Women diagnosed four times more than men
Thyroid cancer diagnoses climbed over time, peaking at 22.4 cases per 100,000 women and 7.8 cases per 100,000 men in 2013. Papillary thyroid cancer was the histologic type of 90% of thyroid cancer from 2010 to 2017. Women had a papillary thyroid cancer incidence of 13.3 cases per 100,000 women by 2017 compared with 4.3 cases per 100,000 men. In 2017, women were diagnosed with papillary thyroid cancer at a ratio of 4.39:1 compared with men. As cancer lethality increased, the ratio moved closer to 1:1, with medullary and anaplastic cancers diagnosed more equally between men and women.
“We were surprised how, as the lethality of the cancer type increased, the rate of diagnosis among men and women became nearly equal,” Davies said. “We suspected that low-risk thyroid cancers were found more often in women than men, but this finding, which shows a stepwise change toward equality as lethality increases, was quite striking.”
Thyroid cancer mortality from 1975 to 2017 ranged from 0.4 to 0.6 per 100,000 women and 0.3 to 0.6 per 100,000 men. Women died of thyroid cancer from 1992 to 2017 at a ratio of 1.02:1 compared with men. Mortality for papillary thyroid cancers ranged from 0.11 to 0.29 per 100,000 for women and 0.12 to 0.28 per 100,000 for men. Women died of papillary thyroid cancer at a ratio of 0.96:1 compared with men.
No sex disparity at autopsy
Researchers also conducted a systematic review and meta-analysis of studies reporting the prevalence of papillary thyroid cancer in autopsy results for both men and women. Embase, PubMed and Web of Science were searched from inception to May 31, 2021. Studies examining the whole thyroid gland and reporting the number of thyroid glands examined and subclinical thyroid cancer autopsy prevalence for men and women were included.
The meta-analysis included eight studies with 12 pooled study populations. Subclinical papillary thyroid was prevalent in 14% of women and 10.8% of men. The difference in prevalence between men and women was not statistically significant. Within the eight individual studies, none had a significant difference in subclinical papillary thyroid cancer risk between men and women.
Davies said a randomized trial is needed comparing patient-reported outcomes and long-term cancer outcomes among people treated with active monitoring, surgery and thermal ablation.

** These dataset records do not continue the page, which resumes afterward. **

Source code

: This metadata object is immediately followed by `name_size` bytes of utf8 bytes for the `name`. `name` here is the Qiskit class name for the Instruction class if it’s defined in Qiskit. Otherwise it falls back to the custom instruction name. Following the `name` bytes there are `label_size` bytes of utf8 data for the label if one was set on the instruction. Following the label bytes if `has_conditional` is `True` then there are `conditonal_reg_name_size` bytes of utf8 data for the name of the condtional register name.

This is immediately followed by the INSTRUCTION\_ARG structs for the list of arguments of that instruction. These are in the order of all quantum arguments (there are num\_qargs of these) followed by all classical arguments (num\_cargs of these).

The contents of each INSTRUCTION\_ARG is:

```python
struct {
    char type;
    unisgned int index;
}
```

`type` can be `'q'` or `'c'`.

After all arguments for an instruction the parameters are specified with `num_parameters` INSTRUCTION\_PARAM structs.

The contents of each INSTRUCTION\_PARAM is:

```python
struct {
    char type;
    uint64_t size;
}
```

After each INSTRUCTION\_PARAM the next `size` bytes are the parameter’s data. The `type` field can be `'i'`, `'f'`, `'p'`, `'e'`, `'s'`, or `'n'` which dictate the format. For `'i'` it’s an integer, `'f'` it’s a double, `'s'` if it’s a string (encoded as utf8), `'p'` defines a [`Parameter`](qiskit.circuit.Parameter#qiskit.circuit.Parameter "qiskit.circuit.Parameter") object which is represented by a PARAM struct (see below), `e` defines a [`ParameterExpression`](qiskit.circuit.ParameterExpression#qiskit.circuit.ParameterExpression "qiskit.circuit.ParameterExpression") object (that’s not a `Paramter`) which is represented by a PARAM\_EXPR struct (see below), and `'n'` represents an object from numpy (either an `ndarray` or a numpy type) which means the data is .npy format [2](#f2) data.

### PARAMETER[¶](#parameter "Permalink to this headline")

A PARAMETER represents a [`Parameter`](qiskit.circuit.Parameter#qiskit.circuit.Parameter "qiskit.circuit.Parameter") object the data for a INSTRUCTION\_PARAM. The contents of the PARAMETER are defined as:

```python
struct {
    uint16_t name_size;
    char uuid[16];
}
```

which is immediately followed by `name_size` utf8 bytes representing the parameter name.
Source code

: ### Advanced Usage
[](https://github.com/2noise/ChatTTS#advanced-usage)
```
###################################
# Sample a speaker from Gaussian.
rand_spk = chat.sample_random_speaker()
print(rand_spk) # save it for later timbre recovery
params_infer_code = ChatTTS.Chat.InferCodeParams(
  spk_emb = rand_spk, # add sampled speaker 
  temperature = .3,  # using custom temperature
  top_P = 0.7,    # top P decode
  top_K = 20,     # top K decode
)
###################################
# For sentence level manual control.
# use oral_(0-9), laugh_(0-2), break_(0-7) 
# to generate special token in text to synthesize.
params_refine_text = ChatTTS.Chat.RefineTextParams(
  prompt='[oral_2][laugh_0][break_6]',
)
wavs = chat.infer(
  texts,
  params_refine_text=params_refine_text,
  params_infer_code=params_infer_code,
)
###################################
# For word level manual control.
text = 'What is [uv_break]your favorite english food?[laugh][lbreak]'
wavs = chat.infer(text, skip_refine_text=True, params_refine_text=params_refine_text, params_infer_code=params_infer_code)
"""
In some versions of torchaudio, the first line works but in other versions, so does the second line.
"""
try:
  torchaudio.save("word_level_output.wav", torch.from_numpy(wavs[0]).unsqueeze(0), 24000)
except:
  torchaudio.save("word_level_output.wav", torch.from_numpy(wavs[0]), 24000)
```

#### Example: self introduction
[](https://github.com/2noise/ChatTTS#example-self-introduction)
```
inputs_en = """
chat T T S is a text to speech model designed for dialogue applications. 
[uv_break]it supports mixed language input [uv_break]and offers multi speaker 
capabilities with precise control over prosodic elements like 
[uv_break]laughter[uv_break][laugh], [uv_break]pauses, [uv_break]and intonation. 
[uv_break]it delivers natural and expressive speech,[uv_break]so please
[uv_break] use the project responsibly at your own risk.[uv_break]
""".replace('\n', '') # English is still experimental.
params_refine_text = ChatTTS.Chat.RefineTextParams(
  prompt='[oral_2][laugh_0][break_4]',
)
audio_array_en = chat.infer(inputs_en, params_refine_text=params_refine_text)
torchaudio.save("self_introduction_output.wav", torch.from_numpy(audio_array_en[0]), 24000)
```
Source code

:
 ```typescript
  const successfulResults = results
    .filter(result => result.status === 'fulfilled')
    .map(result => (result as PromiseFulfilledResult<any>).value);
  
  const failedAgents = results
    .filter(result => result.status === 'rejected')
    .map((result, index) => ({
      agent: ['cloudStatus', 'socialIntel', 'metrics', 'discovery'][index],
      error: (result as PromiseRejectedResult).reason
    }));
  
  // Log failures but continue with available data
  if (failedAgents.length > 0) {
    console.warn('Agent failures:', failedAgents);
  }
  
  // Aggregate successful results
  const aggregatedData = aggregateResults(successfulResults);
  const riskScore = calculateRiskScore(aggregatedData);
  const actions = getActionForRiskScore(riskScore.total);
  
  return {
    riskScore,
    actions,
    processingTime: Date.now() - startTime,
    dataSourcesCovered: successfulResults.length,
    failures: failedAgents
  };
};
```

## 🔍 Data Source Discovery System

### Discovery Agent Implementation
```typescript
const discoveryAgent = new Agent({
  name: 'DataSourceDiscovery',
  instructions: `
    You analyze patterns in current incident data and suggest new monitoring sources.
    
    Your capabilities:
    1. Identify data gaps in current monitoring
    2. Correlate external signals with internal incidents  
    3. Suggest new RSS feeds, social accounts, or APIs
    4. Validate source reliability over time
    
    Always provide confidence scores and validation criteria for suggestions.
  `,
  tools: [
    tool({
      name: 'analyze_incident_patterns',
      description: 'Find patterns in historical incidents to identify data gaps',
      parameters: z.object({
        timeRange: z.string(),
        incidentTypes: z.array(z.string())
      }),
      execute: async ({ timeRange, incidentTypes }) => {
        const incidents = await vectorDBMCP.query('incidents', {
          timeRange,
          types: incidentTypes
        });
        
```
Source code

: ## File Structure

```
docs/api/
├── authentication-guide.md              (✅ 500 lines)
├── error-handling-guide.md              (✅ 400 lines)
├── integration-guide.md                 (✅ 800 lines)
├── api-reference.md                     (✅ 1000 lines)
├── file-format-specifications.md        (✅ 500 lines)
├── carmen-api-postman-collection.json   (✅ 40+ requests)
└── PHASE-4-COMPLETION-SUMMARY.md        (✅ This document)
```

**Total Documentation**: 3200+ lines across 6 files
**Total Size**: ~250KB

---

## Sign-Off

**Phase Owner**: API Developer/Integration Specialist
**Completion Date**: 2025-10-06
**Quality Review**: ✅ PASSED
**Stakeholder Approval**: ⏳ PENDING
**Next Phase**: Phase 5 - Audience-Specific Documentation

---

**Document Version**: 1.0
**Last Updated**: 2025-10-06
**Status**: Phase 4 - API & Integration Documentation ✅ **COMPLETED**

“This will provide much needed evidence to help support both women and men in making the treatment choice that is right for them when these small, asymptomatic cancers are found,” Davies said. “We also need to continue research into understanding why low-risk papillary thyroid cancer is identified so much more often in women than men and develop solutions to mitigate the disparity. Finally, there is some concern that new risk factors may be emerging for the development of thyroid cancer, and this should remain part of our work, so that we can prevent thyroid cancer in the future.”